Marshall "Eddie" Conway
Born (1946-04-23) April 23, 1946 (age 71)
Citizenship USA
Organization Black Panther Party
Criminal charge Murder
Criminal penalty Life (later changed to time served and probation)
Criminal status Probation, after serving 43 years and 11 months of imprisonment

Marshall "Eddie" Conway (born April 23, 1946) was the Minister of Defense of the Baltimore chapter of the Black Panther Party who in 1971 was convicted of murder of a police officer a year earlier, in a trial with many irregularities. In 2014 he was released on parole, after an appellate court ruled that his jury had been given improper instructions.

In addition to his position in the Black Panther Party, Conway was also employed by the United States Postal Service. He was unaware that some of the founding members of the Baltimore chapter of the Party were actually undercover officers at the Baltimore Police Department who reported daily on his activities at the chapter. At the same time, the Federal Bureau of Investigation had also started its own investigation of Conway, recording his whereabouts, contacting his employers at the Post Office and maintaining contact with the Baltimore Police Department.

On the night of April 21, 1970, Baltimore Police Officers Donald Sager and Stanley Sierakowski were shot by three assailants who fired at least eight rounds at the officers during their response to a domestic disturbance call. Officer Sager was killed and Officer Sierakowski was critically wounded. About an hour later, Officers James Welsh and Roger Nolan arrested two men near the scene of the shooting, based on information they received over police radio. The men were Jackie Powell and Jack Ivory Johnson, and two pistols were found near the location where they were hiding. The police determined that these two men, Powell and Ivory Johnson, knew members of the Baltimore Black Panther Party chapter or were affiliated with it.

Immediately after contact with the two men, Officer Nolan briefly chased a black man on foot and tried to make contact with him. The man then fired several shots at Nolan and escaped. Nolan stated that he had previously seen this man on his assigned beat and could recognize him, but he did not know his name. Based on the affiliation of the two suspects with the Black Panther Party, Nolan was shown two photo line-ups of party members. In the first line-up, Nolan claimed that a picture of Conway, taken seven years earlier in 1963, resembled the shooter. In the second line-up, which used a current photograph of Conway, Nolan positively identified Conway as the individual who had shot at him. Welsh also positively identified Conway as the man whom Nolan had chased.
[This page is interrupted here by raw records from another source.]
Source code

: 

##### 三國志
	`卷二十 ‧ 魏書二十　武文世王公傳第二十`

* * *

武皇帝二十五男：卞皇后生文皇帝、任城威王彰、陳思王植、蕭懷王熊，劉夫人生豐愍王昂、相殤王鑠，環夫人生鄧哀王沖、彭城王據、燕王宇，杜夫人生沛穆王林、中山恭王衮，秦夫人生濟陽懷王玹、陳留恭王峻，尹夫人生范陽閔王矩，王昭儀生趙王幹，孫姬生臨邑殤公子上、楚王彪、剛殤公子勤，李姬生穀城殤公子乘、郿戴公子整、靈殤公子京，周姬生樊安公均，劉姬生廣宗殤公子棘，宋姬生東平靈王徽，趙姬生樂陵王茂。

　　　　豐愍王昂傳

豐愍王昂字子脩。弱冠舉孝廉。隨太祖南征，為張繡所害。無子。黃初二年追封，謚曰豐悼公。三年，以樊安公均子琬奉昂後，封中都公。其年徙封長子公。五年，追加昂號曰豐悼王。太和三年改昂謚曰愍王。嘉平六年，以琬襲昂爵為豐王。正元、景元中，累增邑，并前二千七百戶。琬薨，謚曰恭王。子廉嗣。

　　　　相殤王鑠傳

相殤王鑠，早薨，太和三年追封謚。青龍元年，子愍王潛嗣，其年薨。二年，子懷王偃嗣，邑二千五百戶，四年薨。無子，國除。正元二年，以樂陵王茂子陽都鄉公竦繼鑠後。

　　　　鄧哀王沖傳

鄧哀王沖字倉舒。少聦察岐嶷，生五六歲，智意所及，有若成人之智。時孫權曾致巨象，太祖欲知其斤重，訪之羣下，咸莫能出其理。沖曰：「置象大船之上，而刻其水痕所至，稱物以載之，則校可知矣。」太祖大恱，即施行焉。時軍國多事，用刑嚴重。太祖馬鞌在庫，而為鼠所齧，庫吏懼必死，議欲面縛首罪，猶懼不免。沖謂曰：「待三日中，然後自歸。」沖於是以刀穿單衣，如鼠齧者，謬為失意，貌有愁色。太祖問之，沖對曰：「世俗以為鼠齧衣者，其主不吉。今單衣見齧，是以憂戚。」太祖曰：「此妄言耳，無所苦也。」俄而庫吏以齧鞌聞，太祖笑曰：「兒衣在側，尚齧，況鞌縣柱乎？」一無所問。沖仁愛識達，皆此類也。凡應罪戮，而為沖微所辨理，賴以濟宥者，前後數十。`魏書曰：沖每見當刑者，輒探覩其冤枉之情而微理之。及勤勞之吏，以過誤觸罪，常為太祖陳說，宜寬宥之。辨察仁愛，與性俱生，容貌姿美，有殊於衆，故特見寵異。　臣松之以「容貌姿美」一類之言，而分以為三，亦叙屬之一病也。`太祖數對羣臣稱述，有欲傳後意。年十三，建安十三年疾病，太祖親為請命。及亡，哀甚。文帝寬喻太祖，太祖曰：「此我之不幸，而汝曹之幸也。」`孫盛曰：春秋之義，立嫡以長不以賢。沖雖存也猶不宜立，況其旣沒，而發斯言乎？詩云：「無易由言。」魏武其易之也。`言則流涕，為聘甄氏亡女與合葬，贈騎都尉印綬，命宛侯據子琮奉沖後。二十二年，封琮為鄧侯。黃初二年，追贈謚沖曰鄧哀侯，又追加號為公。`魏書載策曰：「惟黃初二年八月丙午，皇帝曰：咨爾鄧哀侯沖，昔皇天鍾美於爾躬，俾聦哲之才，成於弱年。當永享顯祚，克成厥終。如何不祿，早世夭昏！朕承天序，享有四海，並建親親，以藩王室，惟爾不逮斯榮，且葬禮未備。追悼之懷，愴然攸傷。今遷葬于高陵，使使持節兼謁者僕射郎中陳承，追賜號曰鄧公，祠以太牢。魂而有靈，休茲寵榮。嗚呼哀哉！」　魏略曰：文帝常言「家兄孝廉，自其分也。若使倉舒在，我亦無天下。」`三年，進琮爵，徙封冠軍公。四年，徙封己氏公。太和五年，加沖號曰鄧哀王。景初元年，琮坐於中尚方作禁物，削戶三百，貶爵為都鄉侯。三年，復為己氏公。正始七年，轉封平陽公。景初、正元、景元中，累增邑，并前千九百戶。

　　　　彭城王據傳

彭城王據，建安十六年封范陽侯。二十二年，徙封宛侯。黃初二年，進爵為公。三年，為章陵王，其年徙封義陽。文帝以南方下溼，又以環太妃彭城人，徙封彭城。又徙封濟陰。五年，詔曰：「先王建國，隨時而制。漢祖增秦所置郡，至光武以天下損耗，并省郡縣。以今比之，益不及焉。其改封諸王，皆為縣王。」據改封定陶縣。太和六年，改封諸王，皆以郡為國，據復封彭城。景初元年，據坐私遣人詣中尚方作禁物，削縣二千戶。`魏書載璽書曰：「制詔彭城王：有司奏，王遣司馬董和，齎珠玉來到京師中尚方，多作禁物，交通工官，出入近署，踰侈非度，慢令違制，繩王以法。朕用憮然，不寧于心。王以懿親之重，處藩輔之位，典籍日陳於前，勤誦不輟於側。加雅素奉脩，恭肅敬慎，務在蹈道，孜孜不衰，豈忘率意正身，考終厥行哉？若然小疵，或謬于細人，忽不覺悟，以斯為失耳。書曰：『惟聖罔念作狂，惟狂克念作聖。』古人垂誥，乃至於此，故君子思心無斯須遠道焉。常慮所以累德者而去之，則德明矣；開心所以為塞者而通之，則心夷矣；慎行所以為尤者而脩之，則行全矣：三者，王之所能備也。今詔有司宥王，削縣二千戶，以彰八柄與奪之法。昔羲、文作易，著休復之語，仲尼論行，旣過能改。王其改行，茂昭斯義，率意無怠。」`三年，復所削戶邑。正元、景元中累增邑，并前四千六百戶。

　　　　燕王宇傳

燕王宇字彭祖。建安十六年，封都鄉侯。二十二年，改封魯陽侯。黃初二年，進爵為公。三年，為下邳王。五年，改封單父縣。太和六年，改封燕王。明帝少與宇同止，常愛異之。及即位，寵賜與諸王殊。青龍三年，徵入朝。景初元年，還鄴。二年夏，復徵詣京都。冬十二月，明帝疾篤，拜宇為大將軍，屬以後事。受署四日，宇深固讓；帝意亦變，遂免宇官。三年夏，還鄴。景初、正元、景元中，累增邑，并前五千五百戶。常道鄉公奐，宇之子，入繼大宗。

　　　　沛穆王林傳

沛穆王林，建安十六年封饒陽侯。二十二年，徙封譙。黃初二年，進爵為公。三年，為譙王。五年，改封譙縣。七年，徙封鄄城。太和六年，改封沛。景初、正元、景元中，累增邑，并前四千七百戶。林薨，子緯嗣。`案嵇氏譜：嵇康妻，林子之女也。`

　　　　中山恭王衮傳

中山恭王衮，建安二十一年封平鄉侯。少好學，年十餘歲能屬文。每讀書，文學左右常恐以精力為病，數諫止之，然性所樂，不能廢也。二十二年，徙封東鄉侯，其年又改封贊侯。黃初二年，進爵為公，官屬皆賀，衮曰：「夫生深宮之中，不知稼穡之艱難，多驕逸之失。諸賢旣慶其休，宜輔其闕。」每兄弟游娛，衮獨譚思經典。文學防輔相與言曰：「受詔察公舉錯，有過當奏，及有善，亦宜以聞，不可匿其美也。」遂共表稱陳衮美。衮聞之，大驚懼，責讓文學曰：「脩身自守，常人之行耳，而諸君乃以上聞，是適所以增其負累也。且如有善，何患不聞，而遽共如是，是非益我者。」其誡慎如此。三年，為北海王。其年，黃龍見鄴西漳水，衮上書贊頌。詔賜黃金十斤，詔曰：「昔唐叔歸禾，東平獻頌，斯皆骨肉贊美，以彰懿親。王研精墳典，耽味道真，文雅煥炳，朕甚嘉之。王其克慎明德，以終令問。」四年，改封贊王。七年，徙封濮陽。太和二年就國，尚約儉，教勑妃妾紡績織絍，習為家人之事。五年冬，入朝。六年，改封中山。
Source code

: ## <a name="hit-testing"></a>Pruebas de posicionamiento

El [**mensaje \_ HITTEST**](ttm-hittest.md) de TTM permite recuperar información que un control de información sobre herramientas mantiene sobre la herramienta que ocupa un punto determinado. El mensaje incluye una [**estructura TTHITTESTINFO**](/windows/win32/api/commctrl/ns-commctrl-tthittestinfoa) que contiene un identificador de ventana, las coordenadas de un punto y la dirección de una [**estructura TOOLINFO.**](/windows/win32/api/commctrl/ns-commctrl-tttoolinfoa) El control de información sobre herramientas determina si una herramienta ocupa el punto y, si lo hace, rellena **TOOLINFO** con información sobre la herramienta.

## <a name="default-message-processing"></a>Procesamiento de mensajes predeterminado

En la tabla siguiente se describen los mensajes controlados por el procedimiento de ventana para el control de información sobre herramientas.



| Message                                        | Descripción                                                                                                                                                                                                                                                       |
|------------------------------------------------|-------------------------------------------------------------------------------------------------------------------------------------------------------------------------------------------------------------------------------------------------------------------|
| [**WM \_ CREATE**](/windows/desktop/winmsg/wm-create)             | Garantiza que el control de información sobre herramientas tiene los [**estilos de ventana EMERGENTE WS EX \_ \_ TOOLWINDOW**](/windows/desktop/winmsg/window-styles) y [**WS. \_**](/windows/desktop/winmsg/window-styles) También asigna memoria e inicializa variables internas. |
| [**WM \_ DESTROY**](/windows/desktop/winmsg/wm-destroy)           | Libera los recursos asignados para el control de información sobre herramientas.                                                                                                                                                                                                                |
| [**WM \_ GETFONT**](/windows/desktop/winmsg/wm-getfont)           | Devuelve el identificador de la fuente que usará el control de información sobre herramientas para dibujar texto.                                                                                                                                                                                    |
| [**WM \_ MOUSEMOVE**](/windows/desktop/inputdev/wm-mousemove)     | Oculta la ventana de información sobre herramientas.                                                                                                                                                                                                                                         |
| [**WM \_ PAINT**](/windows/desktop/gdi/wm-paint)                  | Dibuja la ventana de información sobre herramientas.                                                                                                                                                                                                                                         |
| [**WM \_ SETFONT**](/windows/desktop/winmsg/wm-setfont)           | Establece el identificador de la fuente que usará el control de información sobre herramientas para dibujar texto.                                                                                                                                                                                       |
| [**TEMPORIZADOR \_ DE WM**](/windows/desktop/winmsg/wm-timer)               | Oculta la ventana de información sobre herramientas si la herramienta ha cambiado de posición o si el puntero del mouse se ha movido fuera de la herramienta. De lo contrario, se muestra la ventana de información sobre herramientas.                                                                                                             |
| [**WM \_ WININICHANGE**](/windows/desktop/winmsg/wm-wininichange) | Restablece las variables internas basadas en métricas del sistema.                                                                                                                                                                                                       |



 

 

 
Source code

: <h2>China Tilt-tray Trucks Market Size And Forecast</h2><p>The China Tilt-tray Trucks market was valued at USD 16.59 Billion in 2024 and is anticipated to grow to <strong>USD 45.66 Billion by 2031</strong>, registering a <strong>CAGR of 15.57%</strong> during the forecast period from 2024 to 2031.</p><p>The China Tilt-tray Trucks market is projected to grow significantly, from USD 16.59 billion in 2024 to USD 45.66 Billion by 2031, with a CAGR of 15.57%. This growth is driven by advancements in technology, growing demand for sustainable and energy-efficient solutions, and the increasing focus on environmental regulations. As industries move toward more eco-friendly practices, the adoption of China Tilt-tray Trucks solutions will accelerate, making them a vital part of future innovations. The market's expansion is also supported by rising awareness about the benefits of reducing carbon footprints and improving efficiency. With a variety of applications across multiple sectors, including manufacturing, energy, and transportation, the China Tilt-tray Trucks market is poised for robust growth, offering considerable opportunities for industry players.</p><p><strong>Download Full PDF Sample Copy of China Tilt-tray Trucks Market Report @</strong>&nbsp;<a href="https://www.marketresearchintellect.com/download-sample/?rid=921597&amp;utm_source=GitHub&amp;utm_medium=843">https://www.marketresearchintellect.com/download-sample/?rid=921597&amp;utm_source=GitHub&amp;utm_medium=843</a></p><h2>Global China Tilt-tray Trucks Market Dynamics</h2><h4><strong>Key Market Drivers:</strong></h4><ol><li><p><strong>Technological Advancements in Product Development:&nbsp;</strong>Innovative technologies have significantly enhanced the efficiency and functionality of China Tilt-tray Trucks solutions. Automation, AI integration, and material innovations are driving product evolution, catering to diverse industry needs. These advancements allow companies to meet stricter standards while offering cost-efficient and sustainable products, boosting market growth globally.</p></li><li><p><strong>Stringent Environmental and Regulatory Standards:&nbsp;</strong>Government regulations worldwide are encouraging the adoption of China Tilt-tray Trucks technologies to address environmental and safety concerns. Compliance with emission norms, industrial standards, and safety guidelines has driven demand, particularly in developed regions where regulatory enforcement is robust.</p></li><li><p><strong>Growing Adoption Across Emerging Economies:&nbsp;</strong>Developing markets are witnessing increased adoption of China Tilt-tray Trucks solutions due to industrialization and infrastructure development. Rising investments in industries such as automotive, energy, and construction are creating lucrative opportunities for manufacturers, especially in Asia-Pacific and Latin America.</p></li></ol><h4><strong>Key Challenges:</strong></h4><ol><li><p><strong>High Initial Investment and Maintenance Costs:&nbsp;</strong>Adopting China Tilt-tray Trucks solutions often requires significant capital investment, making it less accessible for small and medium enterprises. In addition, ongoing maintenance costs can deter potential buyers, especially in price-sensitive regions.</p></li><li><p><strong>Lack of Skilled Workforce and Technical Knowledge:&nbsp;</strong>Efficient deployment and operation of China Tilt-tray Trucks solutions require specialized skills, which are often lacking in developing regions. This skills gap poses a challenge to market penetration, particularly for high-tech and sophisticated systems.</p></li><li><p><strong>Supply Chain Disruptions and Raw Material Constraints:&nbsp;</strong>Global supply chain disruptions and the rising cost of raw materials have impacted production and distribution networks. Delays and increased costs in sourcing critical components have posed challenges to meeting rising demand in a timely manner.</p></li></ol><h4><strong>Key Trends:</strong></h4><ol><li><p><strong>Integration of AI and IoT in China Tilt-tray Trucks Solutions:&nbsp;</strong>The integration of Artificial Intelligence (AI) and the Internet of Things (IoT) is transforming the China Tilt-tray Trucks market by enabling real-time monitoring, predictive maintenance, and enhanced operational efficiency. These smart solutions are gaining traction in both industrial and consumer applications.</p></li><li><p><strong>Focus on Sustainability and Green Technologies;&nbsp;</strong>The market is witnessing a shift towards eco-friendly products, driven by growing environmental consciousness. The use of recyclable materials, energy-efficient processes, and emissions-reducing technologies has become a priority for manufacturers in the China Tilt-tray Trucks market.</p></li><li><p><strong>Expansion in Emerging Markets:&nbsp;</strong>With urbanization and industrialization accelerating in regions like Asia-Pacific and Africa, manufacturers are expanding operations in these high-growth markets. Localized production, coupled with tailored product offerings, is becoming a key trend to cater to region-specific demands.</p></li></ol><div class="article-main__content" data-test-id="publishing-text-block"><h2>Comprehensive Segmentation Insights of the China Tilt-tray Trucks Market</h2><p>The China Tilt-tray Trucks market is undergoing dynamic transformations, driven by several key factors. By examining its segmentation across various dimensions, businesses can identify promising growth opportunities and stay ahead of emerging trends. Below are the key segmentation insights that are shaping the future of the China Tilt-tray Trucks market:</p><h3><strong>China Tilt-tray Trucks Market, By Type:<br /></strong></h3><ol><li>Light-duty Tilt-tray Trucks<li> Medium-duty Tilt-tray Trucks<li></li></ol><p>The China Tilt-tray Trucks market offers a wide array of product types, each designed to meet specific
The next day, Conway was arrested while working at the Post Office. Following an investigation where the ballistics of both shootings were determined to match, Conway was charged with both the murder of Officer Sager and the attempted murders of Officers Sierakowski and Nolan. Conway was working during the time of the shooting and his supervisor at the Post Office verified his alibi, but this did not change his conviction. One of the weapons found with Powell and Johnson was also matched through ballistics testing to the murder of Officer Sager.